CS210 Thurs, Feb. 23

PA02 Intro, continued.

Last time: tokenization with Scanner.  Note TestScanner1.java and TestScanner2.java now with the supplied files for pa02.  These have working sentence and word delimiters ready for pa02.

Random Numbers for random word in a Set.


In the last part of PA02, we want to choose a random first word for our sentence.  How can we do that?
Can get Set of words (all not stop words) from our Map.
We can number them by putting them in an array:

Object[] wordArray = words.toArray[];  // puts refs to Strings
Random r = new Random();     //  java.util.Random
int index = r.nextInt(words.size());  // index will be random from 0 to N-1 where N = words.size();
// now wordArray[index] is a random String from the Set

Inventory Example Expanded, to show data structure like pa02's.

We had a single bin for each item.  Suppose some items need several bins.  We can expand ItemInfo to hold a List of bin numbers.

public class ItemInfo {
    private String name;
    private Map<Integer, Integer> binQuantities;
    public ItemInfo(String name, int binNum, int quantity) {
        // sets up new HashMap, one bin in Map
    }
    public void addBin(int binNo) {
        binQuantities.put(binNo, 0);
    }

    public int findFullestBin() {
        Set<Integer> binNumbers = binQuantities.keySet();   //<--not "getKeys" Corrected from lecture!
        int max = 0;
        int maxBinNo = -1;
        for (Integer b: binNumbers) {
            if (binQuantities.get(b) > max) {
                max = binQuantities.get(b);
                maxBinNo = b;
            }
        }
        return maxBinNo;
    }
}

The whole inventory is held in a Map as before:

Picture of ItemInfo:  object with name="pencil", Map of bin 44 --> 60 pencils, bin 33 --> 42 pencils

Map<String, ItemInfo> inventory;

Picture of whole inventory object:  two Strings as keys: "pencil" --> ItemInfo object, "tape" --> its ItemInfo object, where each of these ItemInfo objects has their own name plus a Map of bin# --> quantity in bin.

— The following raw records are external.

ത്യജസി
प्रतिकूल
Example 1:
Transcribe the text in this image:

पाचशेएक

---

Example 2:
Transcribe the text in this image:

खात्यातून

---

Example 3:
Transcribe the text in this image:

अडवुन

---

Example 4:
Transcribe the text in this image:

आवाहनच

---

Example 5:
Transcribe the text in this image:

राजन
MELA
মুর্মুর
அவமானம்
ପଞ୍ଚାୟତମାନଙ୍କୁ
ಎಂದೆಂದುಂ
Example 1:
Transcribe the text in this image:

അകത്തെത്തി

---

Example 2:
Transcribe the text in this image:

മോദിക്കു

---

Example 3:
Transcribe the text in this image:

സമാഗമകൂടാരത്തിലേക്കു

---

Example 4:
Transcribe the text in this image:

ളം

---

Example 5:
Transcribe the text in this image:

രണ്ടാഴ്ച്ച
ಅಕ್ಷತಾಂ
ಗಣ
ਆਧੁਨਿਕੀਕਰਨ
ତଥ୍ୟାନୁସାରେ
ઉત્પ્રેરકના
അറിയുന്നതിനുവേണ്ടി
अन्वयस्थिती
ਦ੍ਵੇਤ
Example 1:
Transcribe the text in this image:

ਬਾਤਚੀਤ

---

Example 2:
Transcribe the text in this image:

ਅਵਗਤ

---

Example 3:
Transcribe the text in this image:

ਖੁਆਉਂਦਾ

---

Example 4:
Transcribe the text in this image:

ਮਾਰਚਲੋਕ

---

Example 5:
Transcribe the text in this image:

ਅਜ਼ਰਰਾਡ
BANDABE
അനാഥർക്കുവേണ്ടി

Example: Given inventory object, find fullest bin for "pencil":
ItemInfo pencilInfo = inventory.get("pencil");  // first get the ItemInfo from the inventory Map
int binNo = pencilInfo.findFullestBin();     // then get the desired info from the ItemInfo

Simlarly for pa02:

public class WordStats {
    private String word;
    private int frequency;
    private Map<String, Integer> followers;  // constructed from a TreeMap
        ... constructor, methods...
    public String getMostFrequentFollower();
}

Example WordStats for "run" of text1.txt:

    word = "run", frequency = 5, Map followers has ("spot", 1) and ("fast", 1).

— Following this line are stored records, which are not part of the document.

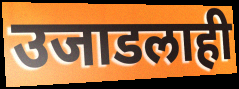
उजाडलाही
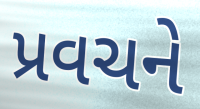
પ્રવચને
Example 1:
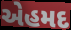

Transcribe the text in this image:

એહમદ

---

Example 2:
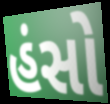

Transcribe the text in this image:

હંસો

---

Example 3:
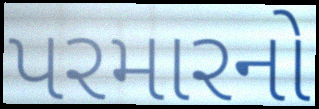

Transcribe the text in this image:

પરમારનો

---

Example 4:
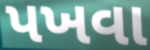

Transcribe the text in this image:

પખવા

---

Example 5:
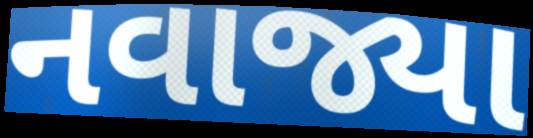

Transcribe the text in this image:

નવાજ્યા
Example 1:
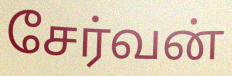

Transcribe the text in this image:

சேர்வன்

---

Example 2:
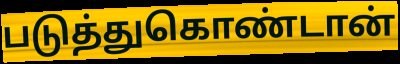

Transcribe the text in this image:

படுத்துகொண்டான்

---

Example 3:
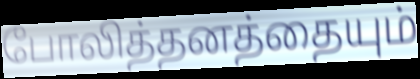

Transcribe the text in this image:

போலித்தனத்தையும்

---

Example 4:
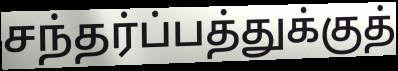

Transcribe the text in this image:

சந்தர்ப்பத்துக்குத்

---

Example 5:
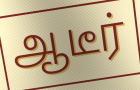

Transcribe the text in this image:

ஆடீர்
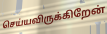
செய்யவிருக்கிறேன்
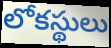
లోకస్థులు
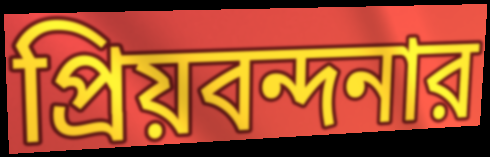
প্রিয়বন্দনার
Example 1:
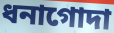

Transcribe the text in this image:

ধনাগোদা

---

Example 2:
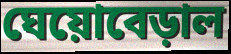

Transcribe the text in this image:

ঘেয়োবেড়াল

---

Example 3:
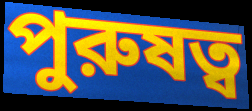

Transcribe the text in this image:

পুরুষত্ব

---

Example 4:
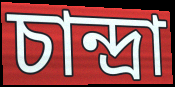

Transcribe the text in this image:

চান্দ্রা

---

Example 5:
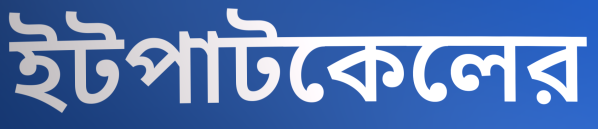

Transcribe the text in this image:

ইটপাটকেলের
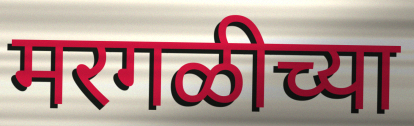
मरगळीच्या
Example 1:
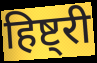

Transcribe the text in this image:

हिष्ट्री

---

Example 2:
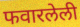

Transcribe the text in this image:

फवारलेली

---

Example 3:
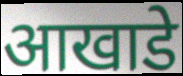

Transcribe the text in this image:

आखाडे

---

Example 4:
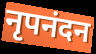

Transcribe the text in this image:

नृपनंदन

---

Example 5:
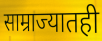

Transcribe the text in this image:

साम्राज्यातही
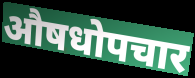
औषधोपचार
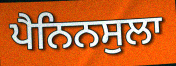
ਪੈਨਿਨਸੁਲਾ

In TextAnalyzer, the whole text is represented:

Map<String, Wordstats> textStats;

Here "run" maps to the WordStats object described above.

Example: given textStats,  get the frequency of "run":

WordStats stats = textStats.get("run");   // first get the relevant WordStats object
int freq = stats.getFrequency();     // then get the desired info from the WordStats object

Similary can get the most frequent follower
String follower = stats.getMostFrequentFollower().
which can be returned by TextAnalyzer's getMostFrequentFollower for this word.

What have we covered so far in Chap. 6?
Sections 6.1-6.3, 6.5, 6.7 (except "implementing equals and hashCode"), 6.8

1.  The power of the Collection interface (pg. 211), parametrized by the element type. It gives us a basic API good for Lists (ArrayList, LinkedList) and Sets (TreeSet, HashSet)  Most useful of these are size(), add(), iterator(), but be sure to know them all.  

2. The List interface (pg. 220) has additional important methods: get(), set(), listIterator(). Two important concrete classes, ArrayList and LinkedList.  ArrayList is a "vanilla" List implementation (no important extra methods)  LinkedList does have extra methods--see pg. 224.

3. The Set interface (for cs210) is just the Collection interface.  Two important concrete classes, TreeSet and HashSet.  Neither has any important extra methods for us.

4.  The Map interface (pg. 237) is independent of the Collection interface and has two parametrized types, one for keys, one for values. The most important methods are size(), get(), put(), and Set<K> keySet().

5. So far, we have been concentrating on element types and key types that are objects supplied by the language: Integers, Doubles, Strings, .. That way, we don't have to worry about writing equals and hashCode for them.  We can use any type for a Map value type, since it does not have rules about equals and hashCode.

Map<String, ItemInfo>  : OK because String is fully supported with "perfect" equals, hashCode methods

Map<ItemInfo, Integer>   NG so far--need to specify equals for ItemInfo, etc.

The missing sections--

Sorting and Searching Arrays—Weiss Sec. 6.4--Intro

If you have a Collection, then it’s easy to put its contents into an array, and then use Arrays.sort() to sort it.  See the Collection interface again on pg. 211, and its toArray() method.  Thus we know that any Collection can be called upon to deliver an array holding its contents.  The element objects are not copied, just their refs.